WORK TO BE COMPLETED: Arrange the material, from its start through the line containing "It says 8:59", inclusive, as a Markdown table with the columns Row and Line, numbering each line and omitting blank lines.

PROVIDED RECORDS:
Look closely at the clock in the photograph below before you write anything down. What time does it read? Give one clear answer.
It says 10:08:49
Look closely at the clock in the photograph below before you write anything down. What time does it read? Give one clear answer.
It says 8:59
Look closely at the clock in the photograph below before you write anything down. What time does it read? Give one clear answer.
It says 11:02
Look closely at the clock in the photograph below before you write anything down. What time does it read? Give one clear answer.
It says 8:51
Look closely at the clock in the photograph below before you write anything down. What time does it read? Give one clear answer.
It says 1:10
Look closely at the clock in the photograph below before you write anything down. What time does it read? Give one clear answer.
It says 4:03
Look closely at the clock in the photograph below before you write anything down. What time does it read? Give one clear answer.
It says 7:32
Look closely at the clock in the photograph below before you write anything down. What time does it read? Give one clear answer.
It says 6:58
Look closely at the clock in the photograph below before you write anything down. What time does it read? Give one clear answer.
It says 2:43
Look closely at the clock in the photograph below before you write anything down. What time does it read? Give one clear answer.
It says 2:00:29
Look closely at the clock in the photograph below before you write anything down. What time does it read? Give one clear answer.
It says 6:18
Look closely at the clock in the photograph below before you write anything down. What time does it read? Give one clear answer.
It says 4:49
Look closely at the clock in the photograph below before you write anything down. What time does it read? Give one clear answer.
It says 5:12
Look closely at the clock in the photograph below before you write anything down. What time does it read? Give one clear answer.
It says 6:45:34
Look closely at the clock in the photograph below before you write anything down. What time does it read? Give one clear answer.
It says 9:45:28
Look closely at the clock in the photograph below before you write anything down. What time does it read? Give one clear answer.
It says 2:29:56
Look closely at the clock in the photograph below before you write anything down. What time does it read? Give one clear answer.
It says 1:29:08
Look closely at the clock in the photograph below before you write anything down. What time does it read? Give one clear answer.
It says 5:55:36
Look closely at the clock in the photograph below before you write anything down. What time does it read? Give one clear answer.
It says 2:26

WRITTEN RESPONSE:
| Row | Line |
|---|---|
| 1 | Look closely at the clock in the photograph below before you write anything down. What time does it read? Give one clear answer. |
| 2 | It says 10:08:49 |
| 3 | Look closely at the clock in the photograph below before you write anything down. What time does it read? Give one clear answer. |
| 4 | It says 8:59 |